I’m going to start with the basics. The most basic element of JobTitled is (surprise!) the job title. There’s a lot of baggage around job titles themselves but they serve a purpose - they give a short name to what amounts to a collection of duties, responsibilities, tasks, and experience level that goes along with a position.
If you are wondering where to begin it’s quite simple: Search for your current job title. Search for the job title you’ve always wanted. Search for your frenemy’s job title. Search for any job title that you are just curious about. Start there and explore the possibilities.

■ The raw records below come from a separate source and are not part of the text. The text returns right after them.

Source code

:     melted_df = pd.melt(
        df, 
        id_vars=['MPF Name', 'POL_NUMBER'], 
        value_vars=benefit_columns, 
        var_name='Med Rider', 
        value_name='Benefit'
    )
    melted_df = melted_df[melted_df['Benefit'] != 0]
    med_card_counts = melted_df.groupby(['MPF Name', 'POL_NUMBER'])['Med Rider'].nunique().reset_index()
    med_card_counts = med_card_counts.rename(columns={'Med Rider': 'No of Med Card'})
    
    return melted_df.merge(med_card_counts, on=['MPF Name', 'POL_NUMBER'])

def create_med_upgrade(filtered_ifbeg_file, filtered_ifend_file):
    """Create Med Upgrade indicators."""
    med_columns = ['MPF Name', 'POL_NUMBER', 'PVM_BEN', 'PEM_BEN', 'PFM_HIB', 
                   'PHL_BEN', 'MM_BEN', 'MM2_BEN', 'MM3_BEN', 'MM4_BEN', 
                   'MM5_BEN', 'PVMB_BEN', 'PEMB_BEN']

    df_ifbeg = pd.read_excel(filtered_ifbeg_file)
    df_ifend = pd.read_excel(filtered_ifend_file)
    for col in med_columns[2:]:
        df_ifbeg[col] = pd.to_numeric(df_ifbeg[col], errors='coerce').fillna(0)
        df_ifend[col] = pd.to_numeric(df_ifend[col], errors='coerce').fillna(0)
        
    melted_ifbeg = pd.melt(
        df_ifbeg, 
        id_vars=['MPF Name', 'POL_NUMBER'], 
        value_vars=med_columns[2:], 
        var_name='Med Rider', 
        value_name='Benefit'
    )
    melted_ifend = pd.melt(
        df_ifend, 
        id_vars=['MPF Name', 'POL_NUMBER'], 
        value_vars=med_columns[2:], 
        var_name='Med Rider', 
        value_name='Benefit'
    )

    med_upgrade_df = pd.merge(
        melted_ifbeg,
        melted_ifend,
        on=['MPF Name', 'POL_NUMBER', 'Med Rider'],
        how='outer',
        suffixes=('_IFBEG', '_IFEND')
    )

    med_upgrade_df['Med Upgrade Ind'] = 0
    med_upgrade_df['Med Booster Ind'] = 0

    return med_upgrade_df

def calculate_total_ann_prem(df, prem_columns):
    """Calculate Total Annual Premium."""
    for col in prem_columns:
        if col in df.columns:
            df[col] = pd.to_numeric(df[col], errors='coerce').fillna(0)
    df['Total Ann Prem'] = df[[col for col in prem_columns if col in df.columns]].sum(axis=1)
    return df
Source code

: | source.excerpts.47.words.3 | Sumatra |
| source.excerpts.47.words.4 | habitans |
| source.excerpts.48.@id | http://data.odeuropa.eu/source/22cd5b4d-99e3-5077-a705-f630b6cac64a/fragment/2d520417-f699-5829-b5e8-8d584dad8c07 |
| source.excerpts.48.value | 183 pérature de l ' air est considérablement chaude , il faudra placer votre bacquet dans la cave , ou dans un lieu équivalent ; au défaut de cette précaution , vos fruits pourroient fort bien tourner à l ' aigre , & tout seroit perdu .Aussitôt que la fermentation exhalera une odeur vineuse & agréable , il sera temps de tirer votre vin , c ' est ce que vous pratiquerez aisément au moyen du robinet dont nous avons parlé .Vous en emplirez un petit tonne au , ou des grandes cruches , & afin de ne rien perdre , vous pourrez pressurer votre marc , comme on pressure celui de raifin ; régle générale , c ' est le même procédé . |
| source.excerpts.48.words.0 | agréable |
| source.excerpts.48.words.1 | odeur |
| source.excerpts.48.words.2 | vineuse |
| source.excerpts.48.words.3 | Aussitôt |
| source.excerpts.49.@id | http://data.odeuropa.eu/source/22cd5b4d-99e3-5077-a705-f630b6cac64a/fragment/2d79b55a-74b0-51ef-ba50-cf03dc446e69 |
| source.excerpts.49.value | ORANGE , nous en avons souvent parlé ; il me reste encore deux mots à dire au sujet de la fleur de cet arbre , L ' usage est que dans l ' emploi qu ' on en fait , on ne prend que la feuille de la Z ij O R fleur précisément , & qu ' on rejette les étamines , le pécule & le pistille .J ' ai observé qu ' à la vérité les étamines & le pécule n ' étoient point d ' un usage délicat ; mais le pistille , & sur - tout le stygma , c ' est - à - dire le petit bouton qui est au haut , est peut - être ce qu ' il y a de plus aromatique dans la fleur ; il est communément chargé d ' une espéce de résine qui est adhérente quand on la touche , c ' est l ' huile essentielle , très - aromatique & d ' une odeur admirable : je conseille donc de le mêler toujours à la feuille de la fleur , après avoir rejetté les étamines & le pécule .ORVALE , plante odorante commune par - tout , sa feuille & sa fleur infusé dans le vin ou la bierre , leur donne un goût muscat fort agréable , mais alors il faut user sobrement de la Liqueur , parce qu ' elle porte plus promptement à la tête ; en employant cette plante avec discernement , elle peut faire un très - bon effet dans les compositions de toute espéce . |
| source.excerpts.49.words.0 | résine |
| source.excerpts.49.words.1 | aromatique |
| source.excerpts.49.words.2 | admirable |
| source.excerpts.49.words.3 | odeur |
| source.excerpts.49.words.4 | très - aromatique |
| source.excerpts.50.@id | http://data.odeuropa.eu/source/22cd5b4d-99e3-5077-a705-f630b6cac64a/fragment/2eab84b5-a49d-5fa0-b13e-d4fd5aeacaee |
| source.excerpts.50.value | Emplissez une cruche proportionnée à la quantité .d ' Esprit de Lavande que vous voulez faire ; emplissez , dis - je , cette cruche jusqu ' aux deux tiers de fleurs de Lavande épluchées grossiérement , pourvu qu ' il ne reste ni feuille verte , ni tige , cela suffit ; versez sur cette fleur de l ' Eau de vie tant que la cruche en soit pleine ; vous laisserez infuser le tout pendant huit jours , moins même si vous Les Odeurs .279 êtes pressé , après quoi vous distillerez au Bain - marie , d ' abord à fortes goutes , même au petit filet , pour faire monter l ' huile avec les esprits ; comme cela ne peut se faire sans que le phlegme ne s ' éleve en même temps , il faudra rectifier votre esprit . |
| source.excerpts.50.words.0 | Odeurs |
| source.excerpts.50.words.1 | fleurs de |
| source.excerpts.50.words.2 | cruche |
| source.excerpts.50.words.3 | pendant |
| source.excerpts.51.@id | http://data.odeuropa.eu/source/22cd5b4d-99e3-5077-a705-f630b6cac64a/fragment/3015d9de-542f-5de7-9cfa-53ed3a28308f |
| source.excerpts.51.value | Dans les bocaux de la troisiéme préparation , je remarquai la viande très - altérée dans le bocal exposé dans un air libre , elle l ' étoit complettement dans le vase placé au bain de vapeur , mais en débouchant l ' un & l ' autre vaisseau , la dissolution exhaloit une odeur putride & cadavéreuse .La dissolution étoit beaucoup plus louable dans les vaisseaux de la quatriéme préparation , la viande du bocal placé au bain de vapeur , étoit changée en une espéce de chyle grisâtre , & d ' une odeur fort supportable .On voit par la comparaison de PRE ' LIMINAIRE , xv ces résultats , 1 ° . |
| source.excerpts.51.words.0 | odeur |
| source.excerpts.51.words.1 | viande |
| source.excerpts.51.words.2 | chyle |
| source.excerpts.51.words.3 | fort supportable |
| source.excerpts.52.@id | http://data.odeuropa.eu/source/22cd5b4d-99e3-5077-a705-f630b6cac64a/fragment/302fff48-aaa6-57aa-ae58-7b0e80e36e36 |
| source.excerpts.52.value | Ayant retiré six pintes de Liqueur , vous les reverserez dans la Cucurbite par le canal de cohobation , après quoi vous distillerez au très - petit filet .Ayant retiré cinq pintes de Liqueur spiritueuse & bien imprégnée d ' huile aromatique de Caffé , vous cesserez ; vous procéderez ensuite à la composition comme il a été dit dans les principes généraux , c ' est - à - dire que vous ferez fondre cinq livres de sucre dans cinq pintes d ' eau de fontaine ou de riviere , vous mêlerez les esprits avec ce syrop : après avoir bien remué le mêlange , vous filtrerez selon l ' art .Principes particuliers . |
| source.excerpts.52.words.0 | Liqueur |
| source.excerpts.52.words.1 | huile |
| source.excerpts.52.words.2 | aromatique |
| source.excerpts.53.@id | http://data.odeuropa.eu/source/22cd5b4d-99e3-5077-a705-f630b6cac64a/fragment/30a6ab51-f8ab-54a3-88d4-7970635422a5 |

I had an idea in mind, but in order to prove it would work I needed some sample data. After much digging I found various places on the internet where I could get resumes. Lots of them. After some hard work and trial and error the first prototype was born. By prototype, I mean a database that I could run queries on. Even still, I knew exactly what it represented and what potential it had. With data that represents individual transitions from one job to another, I had built an interconnected web of jobs — more technically speaking, a weighted graph:
Jobs = Nodes
Transitions = Edges
This graph could be searched for optimal paths between jobs. It could be used to predict what was the likely job following any given job and what was the likely path prior to that job. Then I created a second weighted graph to map the relationship between college degrees and jobs. This powerful job graph is the core of JobTitled is today. It allows us to programmatically perform career analytics on a large scale.